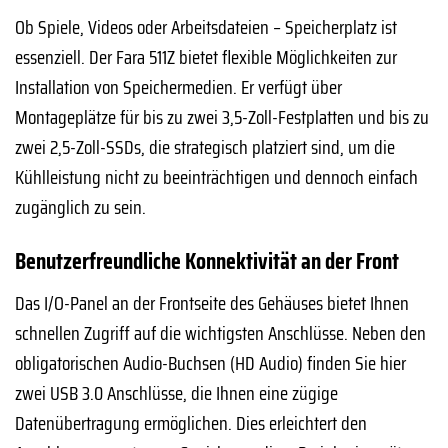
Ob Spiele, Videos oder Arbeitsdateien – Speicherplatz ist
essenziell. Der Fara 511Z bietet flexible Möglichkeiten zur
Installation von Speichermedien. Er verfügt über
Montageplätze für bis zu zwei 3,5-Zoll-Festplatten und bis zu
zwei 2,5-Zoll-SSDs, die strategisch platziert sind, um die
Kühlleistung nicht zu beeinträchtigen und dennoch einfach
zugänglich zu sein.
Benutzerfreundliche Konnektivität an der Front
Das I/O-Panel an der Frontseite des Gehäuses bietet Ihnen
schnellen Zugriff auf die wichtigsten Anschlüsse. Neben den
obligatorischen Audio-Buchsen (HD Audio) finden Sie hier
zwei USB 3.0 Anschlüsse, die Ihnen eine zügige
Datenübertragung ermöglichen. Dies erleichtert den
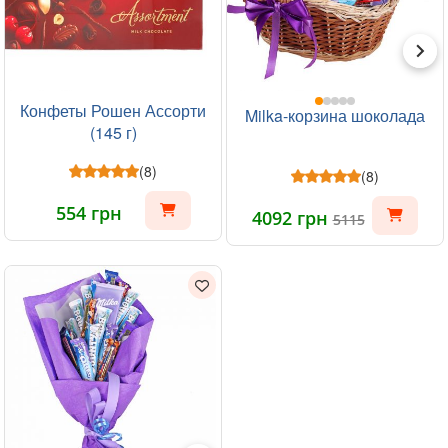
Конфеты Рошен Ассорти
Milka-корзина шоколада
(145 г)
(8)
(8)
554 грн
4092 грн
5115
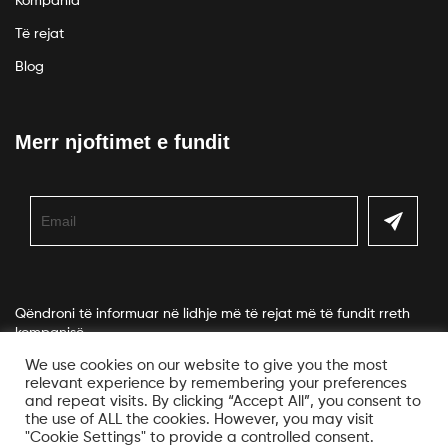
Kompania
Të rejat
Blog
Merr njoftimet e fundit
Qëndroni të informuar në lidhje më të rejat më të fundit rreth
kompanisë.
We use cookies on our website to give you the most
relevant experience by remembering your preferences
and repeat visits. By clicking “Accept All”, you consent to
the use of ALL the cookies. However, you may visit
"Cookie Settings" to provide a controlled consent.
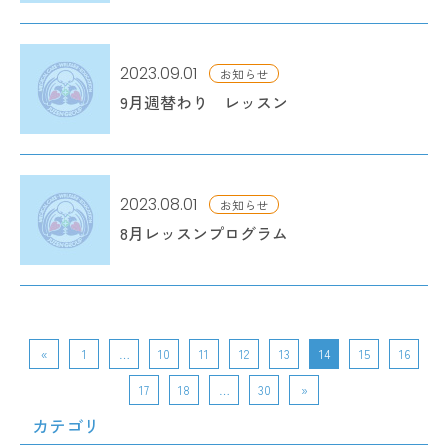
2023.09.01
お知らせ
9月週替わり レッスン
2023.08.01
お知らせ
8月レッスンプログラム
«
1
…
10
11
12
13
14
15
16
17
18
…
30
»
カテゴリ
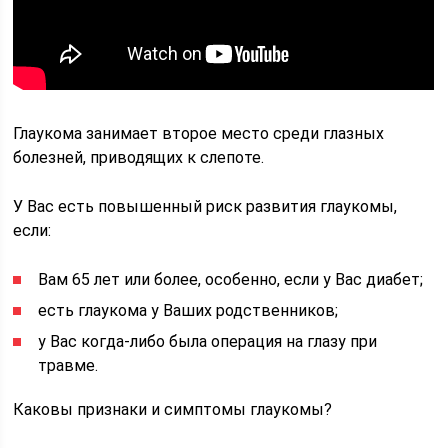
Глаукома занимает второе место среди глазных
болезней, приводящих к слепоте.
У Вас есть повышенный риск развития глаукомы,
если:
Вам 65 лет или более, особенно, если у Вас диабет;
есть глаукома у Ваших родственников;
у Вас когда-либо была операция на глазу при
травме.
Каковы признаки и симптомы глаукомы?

> _Your assignment_
The response must consist of the entries above exactly as they stand, minus any pictures.

> _Exercise answer_
Ob Spiele, Videos oder Arbeitsdateien – Speicherplatz ist
essenziell. Der Fara 511Z bietet flexible Möglichkeiten zur
Installation von Speichermedien. Er verfügt über
Montageplätze für bis zu zwei 3,5-Zoll-Festplatten und bis zu
zwei 2,5-Zoll-SSDs, die strategisch platziert sind, um die
Kühlleistung nicht zu beeinträchtigen und dennoch einfach
zugänglich zu sein.
Benutzerfreundliche Konnektivität an der Front
Das I/O-Panel an der Frontseite des Gehäuses bietet Ihnen
schnellen Zugriff auf die wichtigsten Anschlüsse. Neben den
obligatorischen Audio-Buchsen (HD Audio) finden Sie hier
zwei USB 3.0 Anschlüsse, die Ihnen eine zügige
Datenübertragung ermöglichen. Dies erleichtert den
Конфеты Рошен Ассорти
Milka-корзина шоколада
(145 г)
(8)
(8)
554 грн
4092 грн
5115
Kompania
Të rejat
Blog
Merr njoftimet e fundit
Qëndroni të informuar në lidhje më të rejat më të fundit rreth
kompanisë.
We use cookies on our website to give you the most
relevant experience by remembering your preferences
and repeat visits. By clicking “Accept All”, you consent to
the use of ALL the cookies. However, you may visit
"Cookie Settings" to provide a controlled consent.
2023.09.01
お知らせ
9月週替わり レッスン
2023.08.01
お知らせ
8月レッスンプログラム
«
1
…
10
11
12
13
14
15
16
17
18
…
30
»
カテゴリ
Глаукома занимает второе место среди глазных
болезней, приводящих к слепоте.
У Вас есть повышенный риск развития глаукомы,
если:
Вам 65 лет или более, особенно, если у Вас диабет;
есть глаукома у Ваших родственников;
у Вас когда-либо была операция на глазу при
травме.
Каковы признаки и симптомы глаукомы?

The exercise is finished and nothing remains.